The novel is divided into three parts—The Grandmothers, The Mothers and The Children—as we follow the turbulent lives of the three women against the political upheavals in Zambia.

Their progeny include a famous doctor, a prostitute, petty thieves and an uneducated whizz kid. Each chapter focuses on a particular character.

Their stories weave individually and then are entangled as they attempt, and sometimes fail, to live out their dreams and decipher their identities.

The daughter of a British father and Zambia mother, Serpell has previously struggled with her own mixed identity and sense of belonging.

There is no single theme in The Old Drift. Like the many tributaries that feed the Zambezi River, the book covers several genres including historical and science fiction, forbidden love, mixed marriages, and even magical realism.

For example, the freckles on blind Agnes’ face sometimes appear like real eyes and the long hair that cover grandmother Sibilla’s entire body occasionally takes a life of its own.

A profusion of hair, mosquitoes and tomatoes runs the course of the book like common ingredients of the different anecdotes.

Memorable as well are the lesser known real events such as the Italians that built Zambia’s Kariba dam, British photographer Percy Clark who ran a curio shop at Victoria Falls in the early 1900s and Edward Nkoloso, the Zambian science teacher in the 1960s with grand visions of reaching the moon, feature too.

Yet the lyrical style, evocative scenes, real and fictional characters, and sometimes humorous language means the book does not feel like a straightforward retelling of history, even though it is mostly chronological.

A universal theme

Although the context is Zambian, this story could easily have been set in any other African country with a colonial legacy, Indian diaspora, and is grappling with HIV/Aids.

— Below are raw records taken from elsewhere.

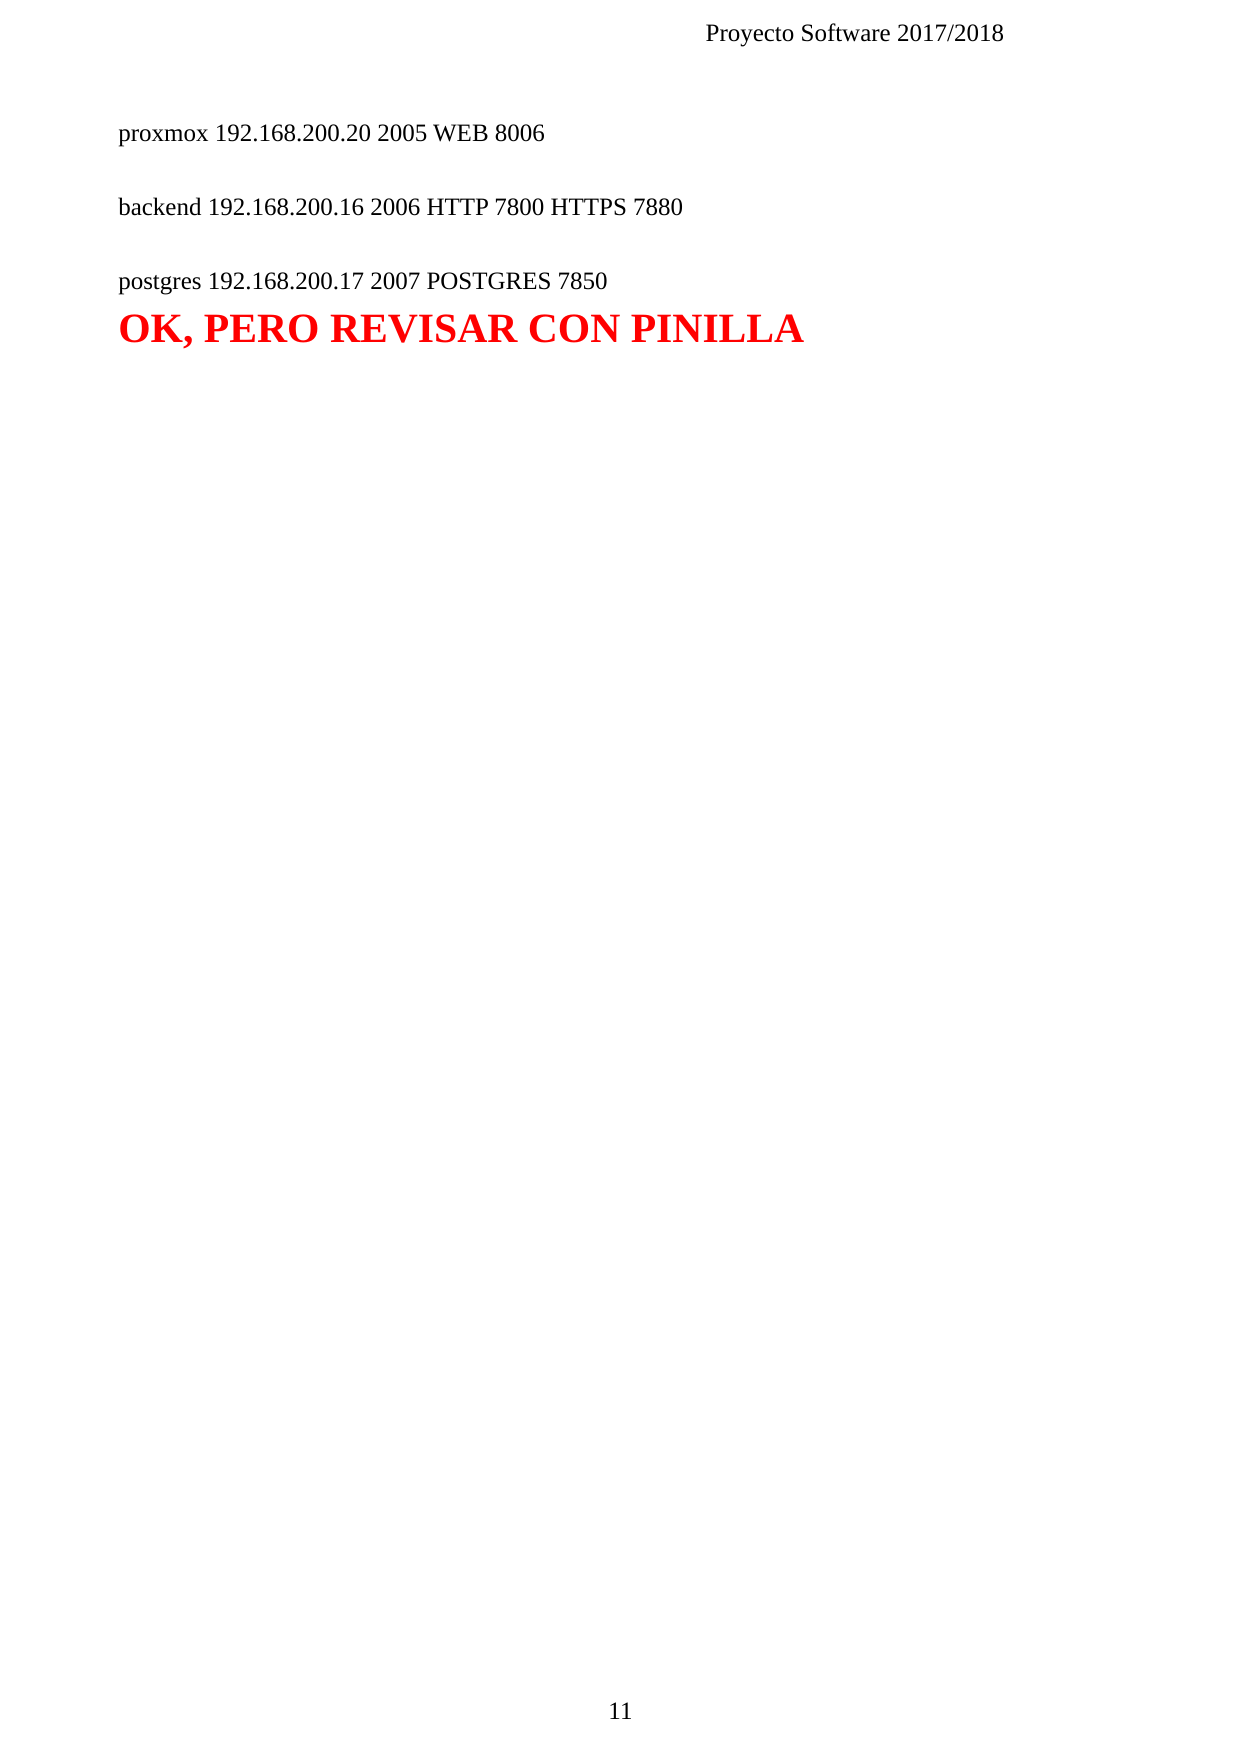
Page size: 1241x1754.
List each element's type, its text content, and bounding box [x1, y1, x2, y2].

text postgres 192.168.200.17 2007 POSTGRES 7850 [118, 266, 1122, 295]
text OK, PERO REVISAR CON PINILLA [118, 303, 1122, 351]
text proxmox 192.168.200.20 2005 WEB 8006 [118, 118, 1122, 147]
text backend 192.168.200.16 2006 HTTP 7800 HTTPS 7880 [118, 192, 1122, 221]
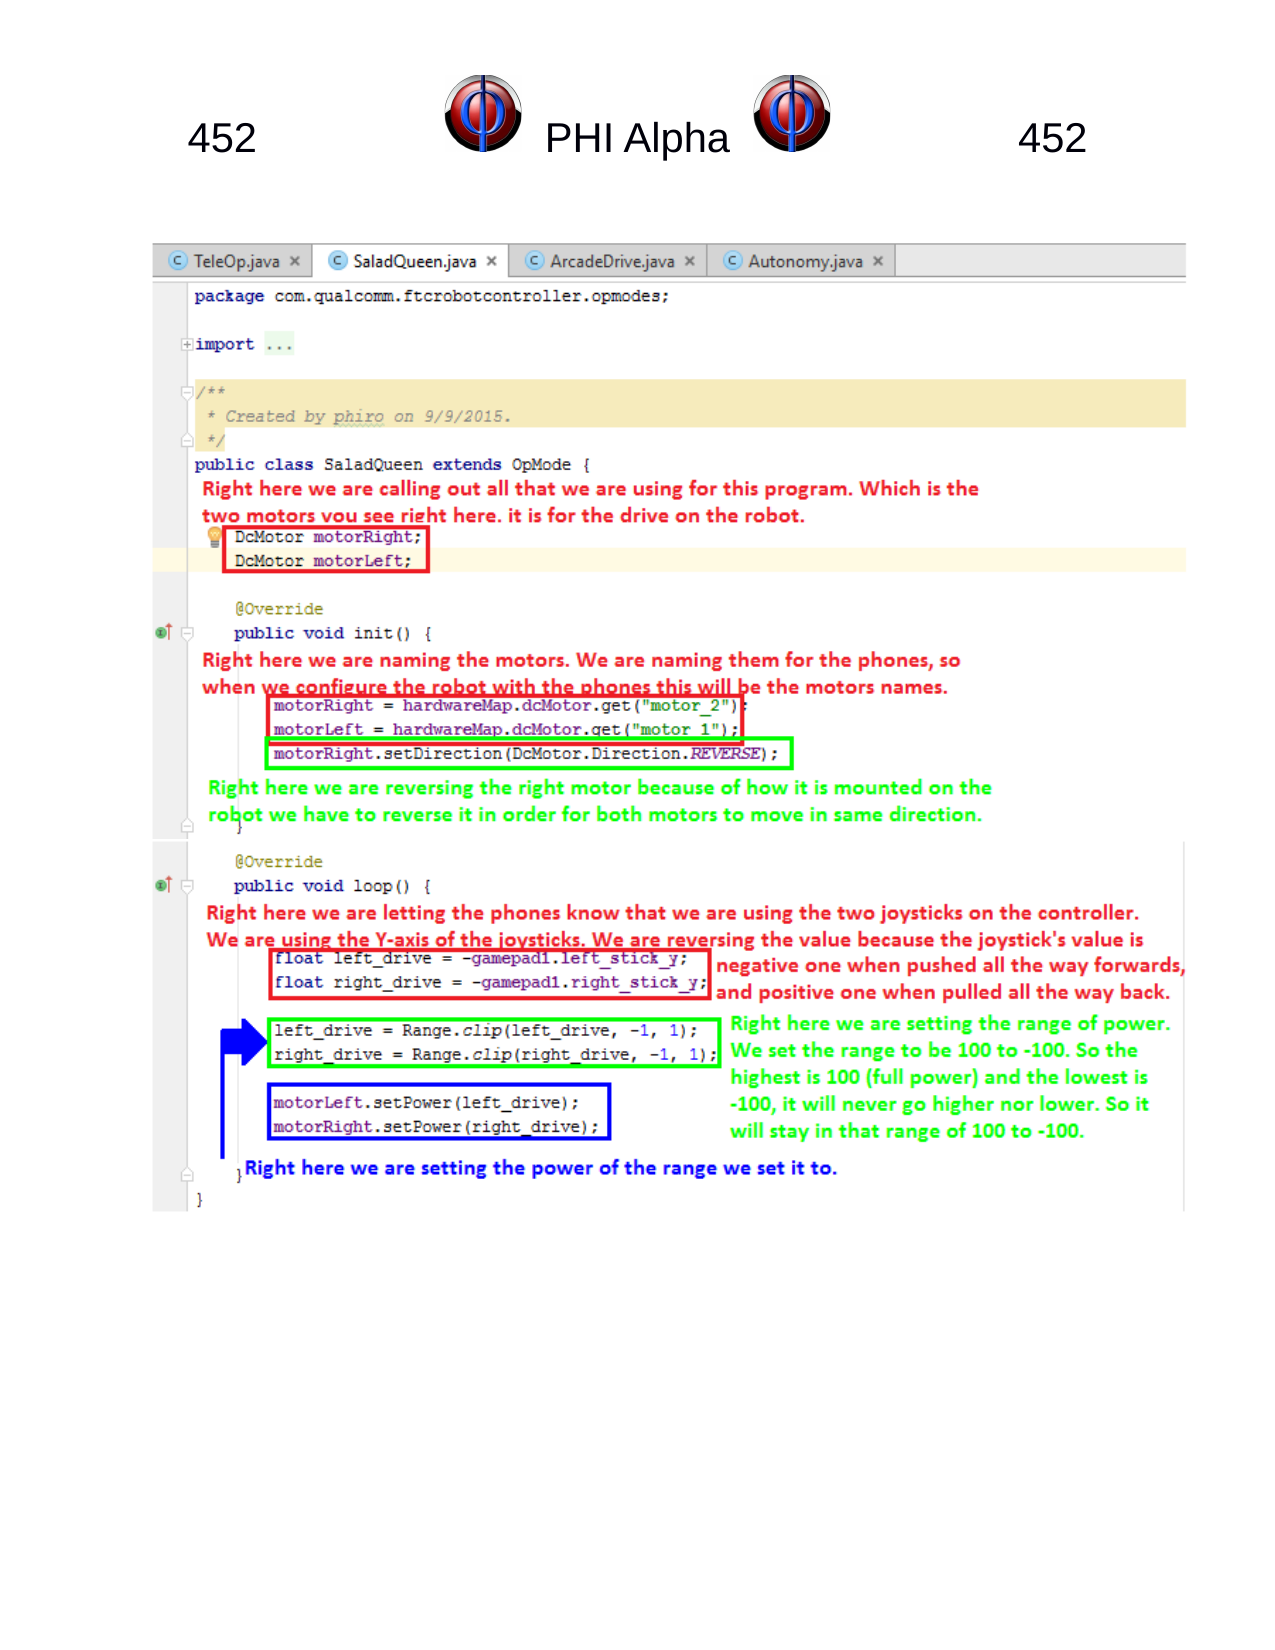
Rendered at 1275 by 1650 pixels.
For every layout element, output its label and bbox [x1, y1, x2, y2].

picture [444, 75, 522, 152]
picture [753, 75, 831, 152]
picture [150, 242, 1189, 1213]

Yet this is not a predictable narrative.

Most impressive are the characters. The Old Drift has at least nine major personalities, gripping and faulted individuals with lives that could form separate stories on their own.

The family tree at the beginning helps you to keep track of the people. However, you miss not being able to stay with a favourite person all the way to the end. Also intriguing are the unnamed narrators that deliver monologues at the end of each chapter.

At over 560 pages, it is easy to get lost in this complex story or get enmeshed in a particular narrative.

Then the author cleverly drops in a coincidental event that connects you to the past or one of the other families. The Old Drift is not a quick and easy read, but in the end the various threads finally merge at a futuristic time.

Better known for short stories, this is the first full-length novel by Serpell, 39, and it took her almost 20 years to write.

In 2015, her story called The Sack won the 2015 Caine Prize for African Writing and she surprised everybody by sharing her £10,000 prize money with fellow nominees.